# PINS beach trip May 2017



## OlRob65 (Jul 5, 2014)

Hi everybody,
Who all would be interested in a down island (4x4) trip sometime in May? I'm thinking primitive camping, fishing, ice cold beverages, etc. Starting Friday afternoon, or early Saturday morning and ending on Sunday afternoon. I like the isolation, but I guess I'm getting more sociable in my older age so a group of like minded people could be fun. 
FYI 5-9 (Tuesday) is the full moon so the weekends either side is waxing or waning. 5-26 is the new moon and 5-29 is Memorial day.

I also posted this in the camping forum.


----------



## the toninator (Jan 19, 2016)

check oot jeep clubs in your area they go quite often.


----------



## mgoodman2014 (Jun 25, 2014)

I'd be interested in meeting up.... Located out of Victoria.
Feel free to shoot me an email... [email protected]
I won't claim to know much about the fishing out that way, but I like a cold one, good company and fishing.


----------



## Flat Fish (Jun 18, 2005)

I'm interested, but pretty sure I can't make it.

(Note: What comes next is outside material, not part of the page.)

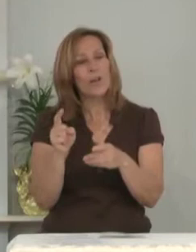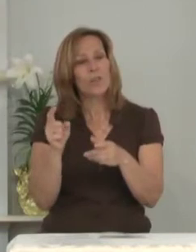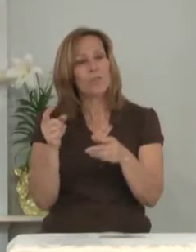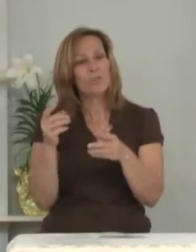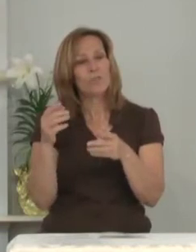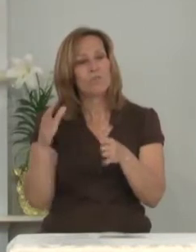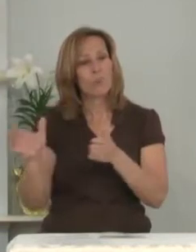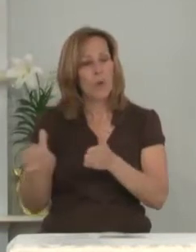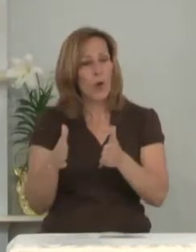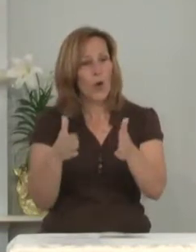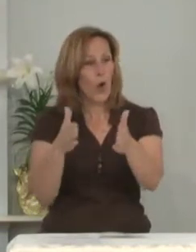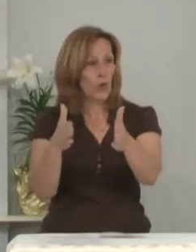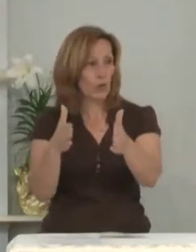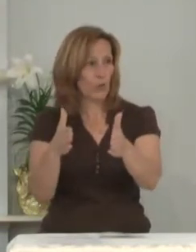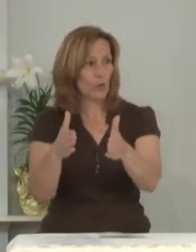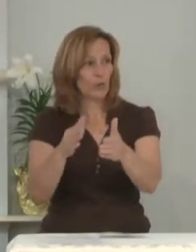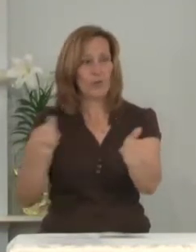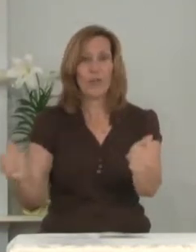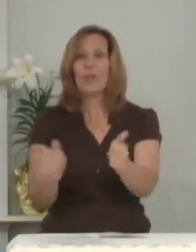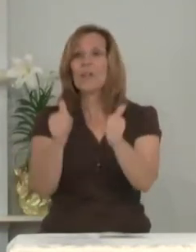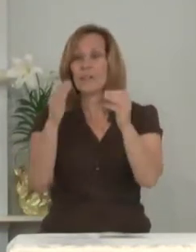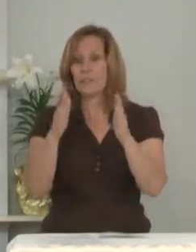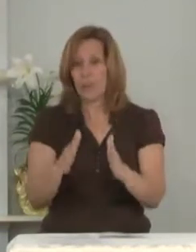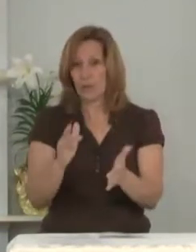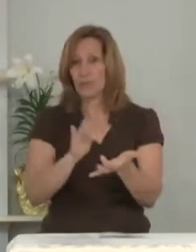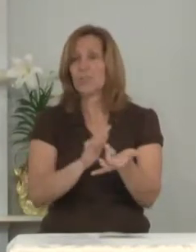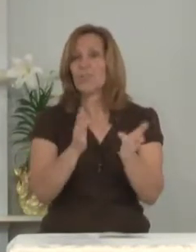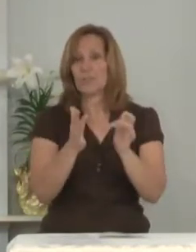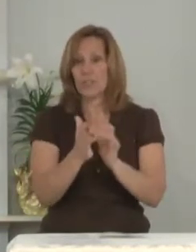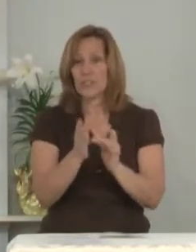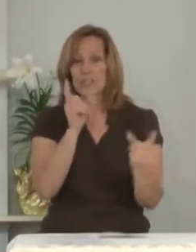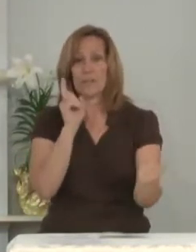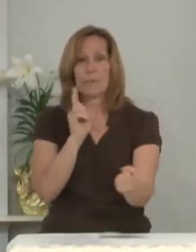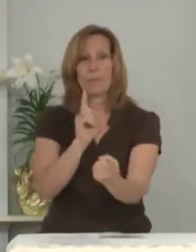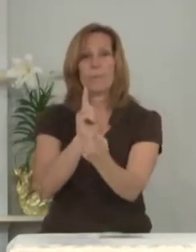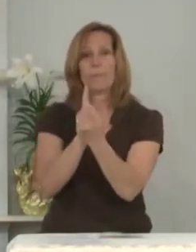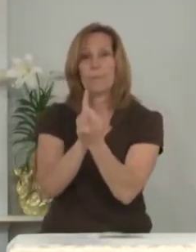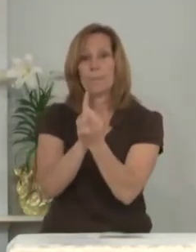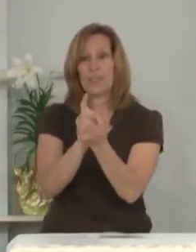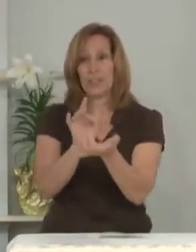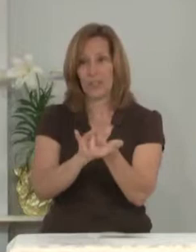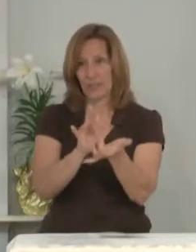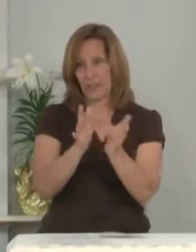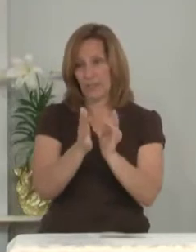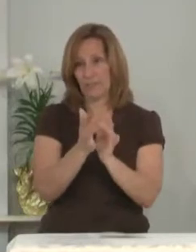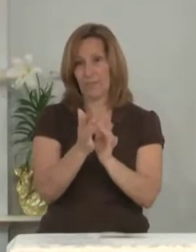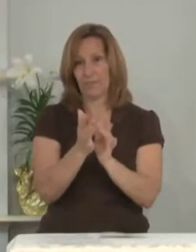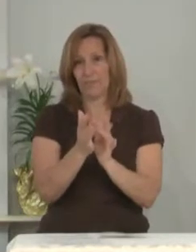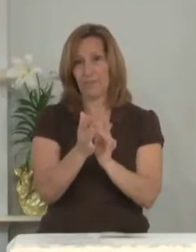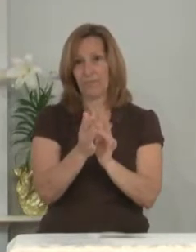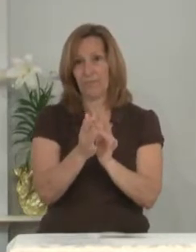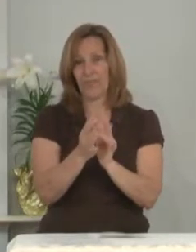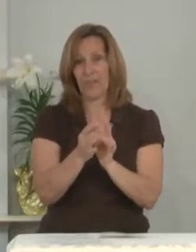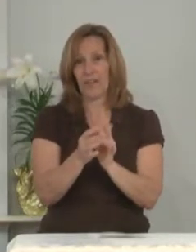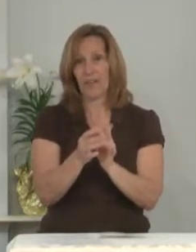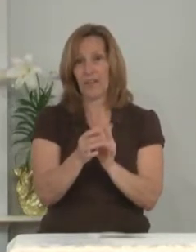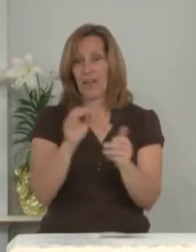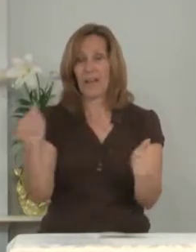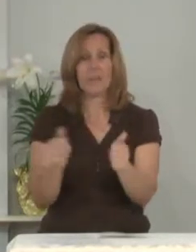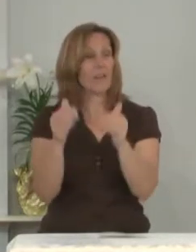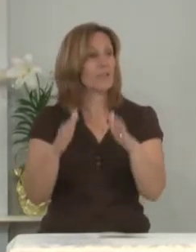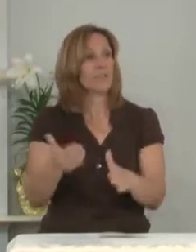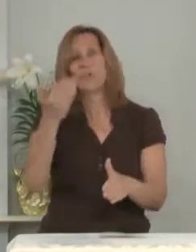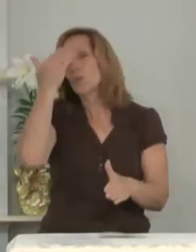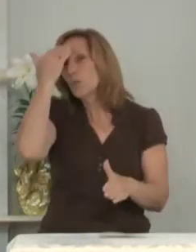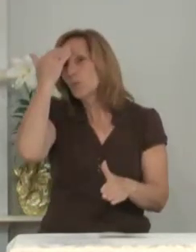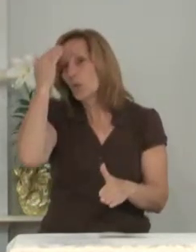road the followers of Jesus meet him and they do not know who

Lots of kids activities in May. I'll keep tabs on this though, just in case...


----------



## OlRob65 (Jul 5, 2014)

*PINS Trip*



OlRob65 said:


> Hi everybody,
> Who all would be interested in a down island (4x4) trip sometime in May? I'm thinking primitive camping, fishing, ice cold beverages, etc. Starting Friday afternoon, or early Saturday morning and ending on Sunday afternoon. I like the isolation, but I guess I'm getting more sociable in my older age so a group of like minded people could be fun.
> FYI 5-9 (Tuesday) is the full moon so the weekends either side is waxing or waning. 5-26 is the new moon and 5-29 is Memorial day.
> 
> I also posted this in the camping forum.


Bump...


----------



## AguaMala (Feb 28, 2012)

OlRob65 said:


> Bump...


Got what days figured out?

Sent from my iPhone using Tapatalk


----------



## OlRob65 (Jul 5, 2014)

*PINS trip*

Thanks for asking.
We're gonna leave outta San Antonio Saturday 5-21 around 3:30 4 am so we can get there around sunup. We're planning on camping Saturday night & heading back Sunday.


----------



## Prizepig (Jul 13, 2012)

Good luck to you guys. Hopefully the weather conditions will cooperate. A word of caution.........the park rangers are really cracking down on seat belts so I highly suggest wearing them. The roads are still under construction as well.


----------



## acoastalbender (Jul 16, 2011)

... 5-21 is Sunday ...


----------



## OlRob65 (Jul 5, 2014)

acoastalbender said:


> ... 5-21 is Sunday ...


Yeah, I realized that when I was updating my calendar. None the less, we're leaving SA on Saturday morning and coming back Sunday afternoon. May 20th & 21st. 
I knew I should looked at the calendar first.


----------



## the toninator (Jan 19, 2016)

****, I'm looking at the same weekend but the conditions may be windy.


----------



## the toninator (Jan 19, 2016)

Magic seaweed says it would be a *****in weekend for surfing if it wasnt for the wind.


----------



## OlRob65 (Jul 5, 2014)

We went, we got blown out. The wind was thumping around 20 - 25 and the surf was rough, too rough for this fat old man to fish in for more than a few minutes at a time. There were 5 - 6 sets peaking at 3 - 4 ft. And the water was, IMHO, chilly. We accomplished 2 of 3 goals, tried out my new (to me) 4x4, drank beer on the beach, didn't catch fish. Still calling it a success. I only took 2 pictures of the surf, so I'm not gonna upload them.


----------